Sicker adults in the U.K. and Switzerland were most likely to have a medical home, with nearly 75 percent connected to practices that have characteristics of a medical home, compared to about 33 percent to 65 percent in the other nine countries. U.K. and Swiss patients also reported more positive healthcare experiences than sicker adults in the other countries: they were more likely to be able to get a same-day or next-day appointment when sick and to have easy access to after-hours care, and they were less likely to experience poorly coordinated care.
The U.S. stood out for having the highest rates of problems paying medical bills and going without needed care because of the cost, according to the report. Forty-two percent reported not visiting a doctor, not filling a prescription, skipping medication doses or not getting recommended care—a significantly higher proportion than in all the other countries, and more than double the rates in Canada, France, the Netherlands, Norway, Sweden, Switzerland and the U.K. U.S. patients also had among the highest rates of self-reported medication, lab or medical errors, as well as gaps in coordination of care.
Sicker adults in the U.S. stood out as the most likely to have problems getting needed care because of the cost, or to have medical bill or debt problems. More than two of five (42 percent) sicker adults in the U.S. went without care because of costs. More than one of four (27 percent) said they could not pay, or had serious problems paying, medical bills, compared with between 1 percent and 14 percent of adults in the other 10 countries. And more than one-third (36 percent) spent more than $1,000 on medical costs, compared with fewer than 10 percent in France, Sweden, and the U.K., the countries with the lowest rates—a reflection, the authors say, of high cost-sharing and high uninsured rates in the U.S.

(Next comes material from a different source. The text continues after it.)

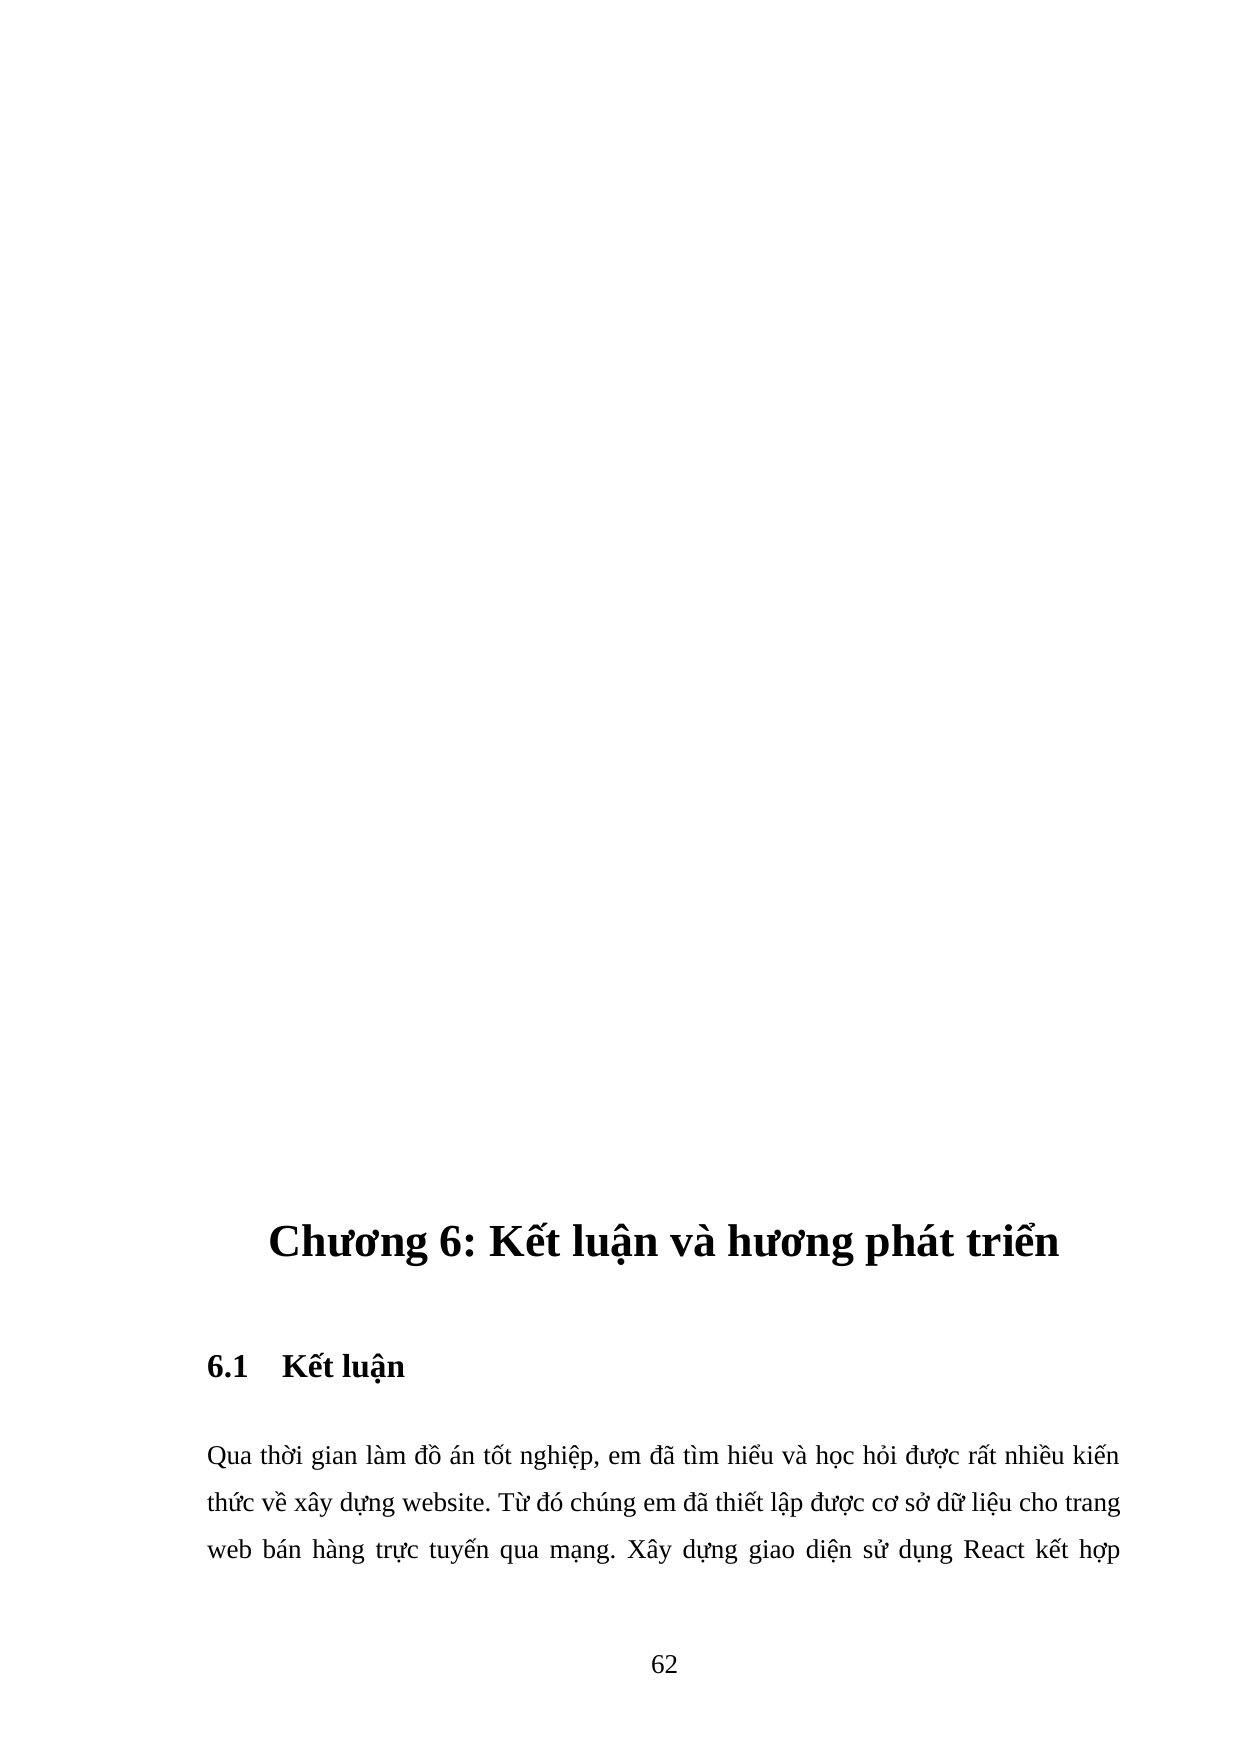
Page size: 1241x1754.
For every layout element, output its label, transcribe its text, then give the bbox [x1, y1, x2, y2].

subtitle Chương 6: Kết luận và hương phát triển [207, 1214, 1122, 1267]
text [207, 1439, 1122, 1564]
list Kết luận [207, 1346, 1122, 1384]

In the U.S., cost-related access problems and medical bill burdens reported in the survey were concentrated among adults under age 65, the report found. Compared to adults 65 or older with Medicare coverage, under-65 adults were far more likely to go without care because of the cost or to have problems paying medical bills. Fifty-one percent of U.S. adults under 65 went without care because of costs, compared to 19 percent of adults age 65 or older; 35 percent of those under 65 had problems with medical bills, compared with only 6 percent of adults 65 or older. Whether insured all year or uninsured, under-65 sicker adults in the U.S. were at high risk for access problems, bill concerns or high out-of-pocket costs.

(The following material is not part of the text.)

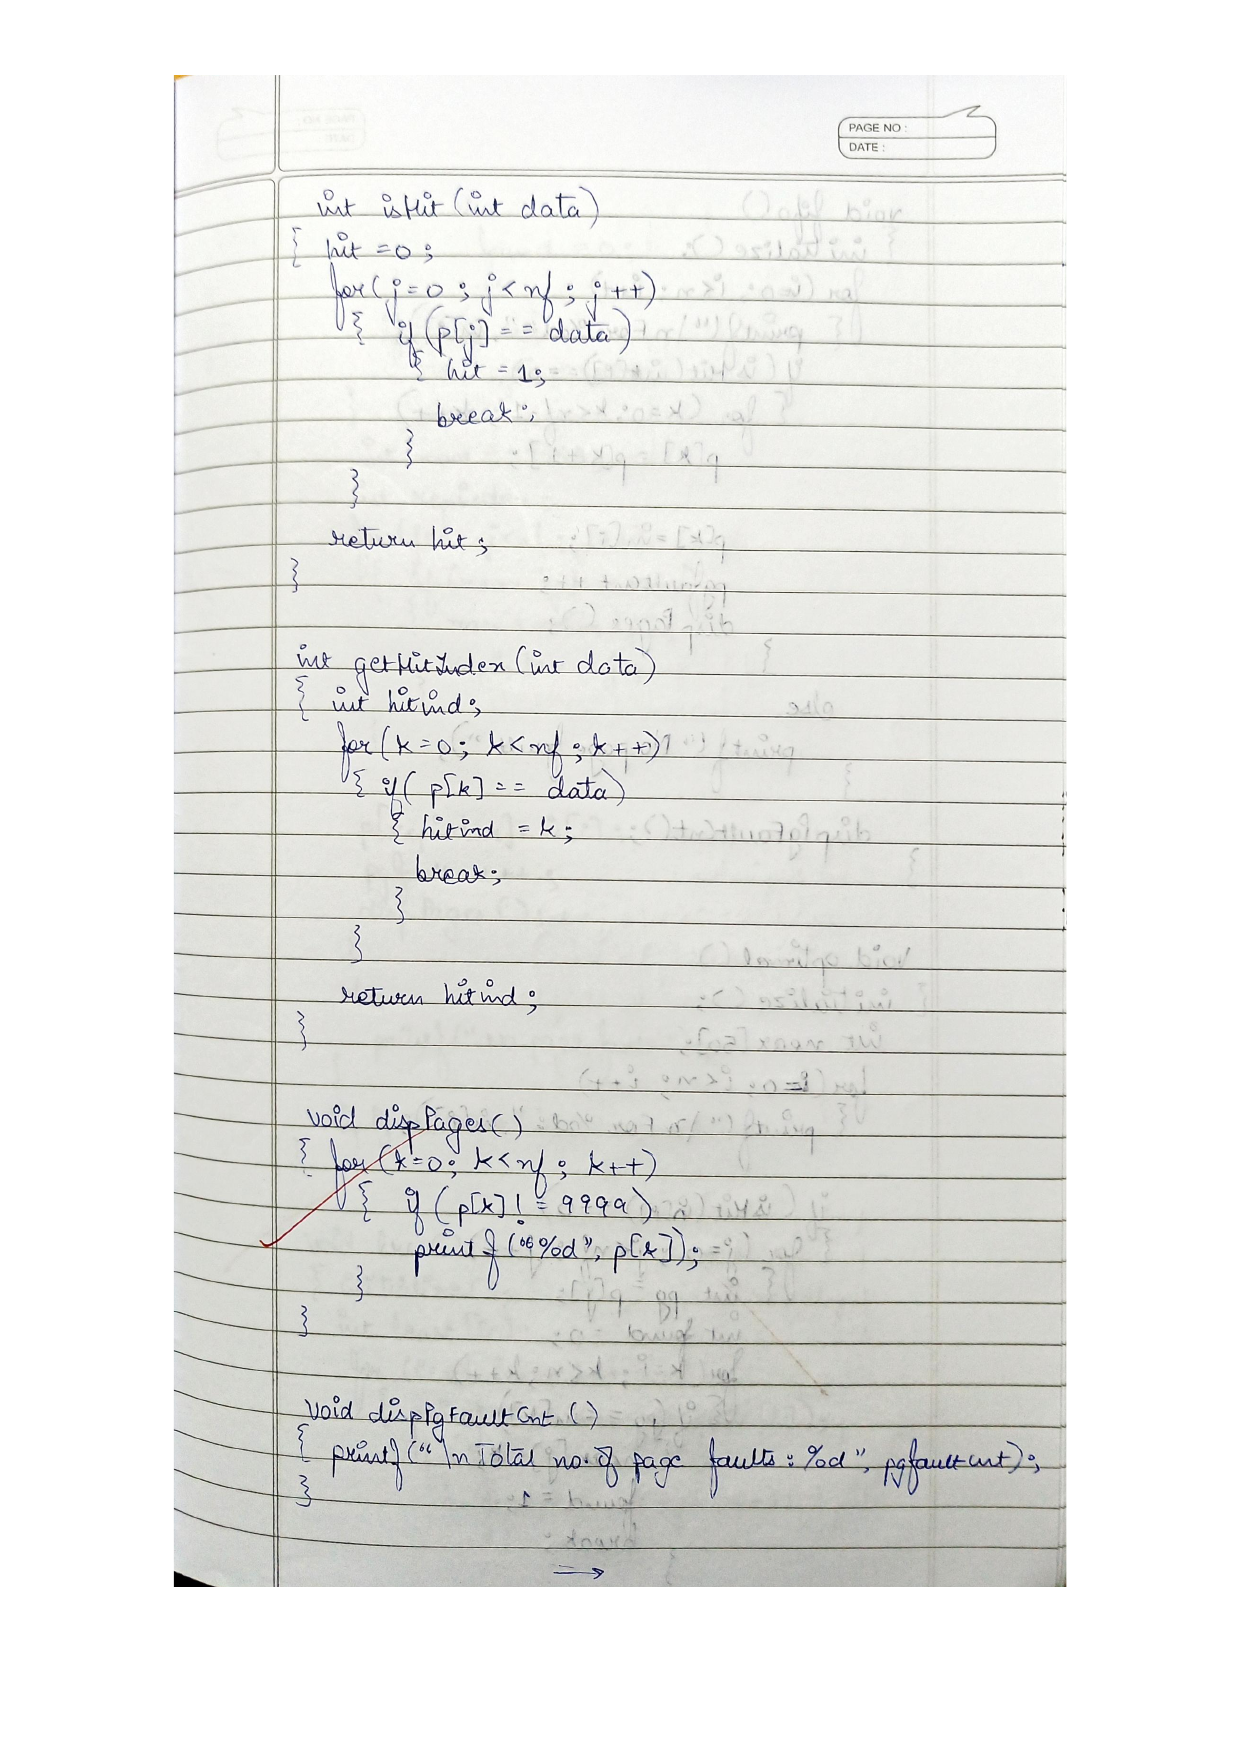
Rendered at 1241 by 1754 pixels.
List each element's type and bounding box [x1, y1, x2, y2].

The survey found wide variations in access, coordination and patient-reported medical errors:
- One-third or more of sicker adults in all 11 countries had visited an emergency department in the past two years. Emergency department use was highest in Canada, Sweden, the U.S., Australia and New Zealand.

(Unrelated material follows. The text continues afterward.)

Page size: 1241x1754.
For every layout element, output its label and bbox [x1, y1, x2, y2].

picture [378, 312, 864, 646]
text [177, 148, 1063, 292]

- Fifty-six percent of German and 53 percent of French patients and more than two of five Norwegian (43 percent) and U.S. (42 percent) patients reported gaps in care coordination, including duplicate tests being ordered, medical records or test results not being available during a medical appointment, or providers not sharing important information with each other. In contrast, only 20 percent of U.K. patients and 23 percent of Swiss patients reported such care gaps.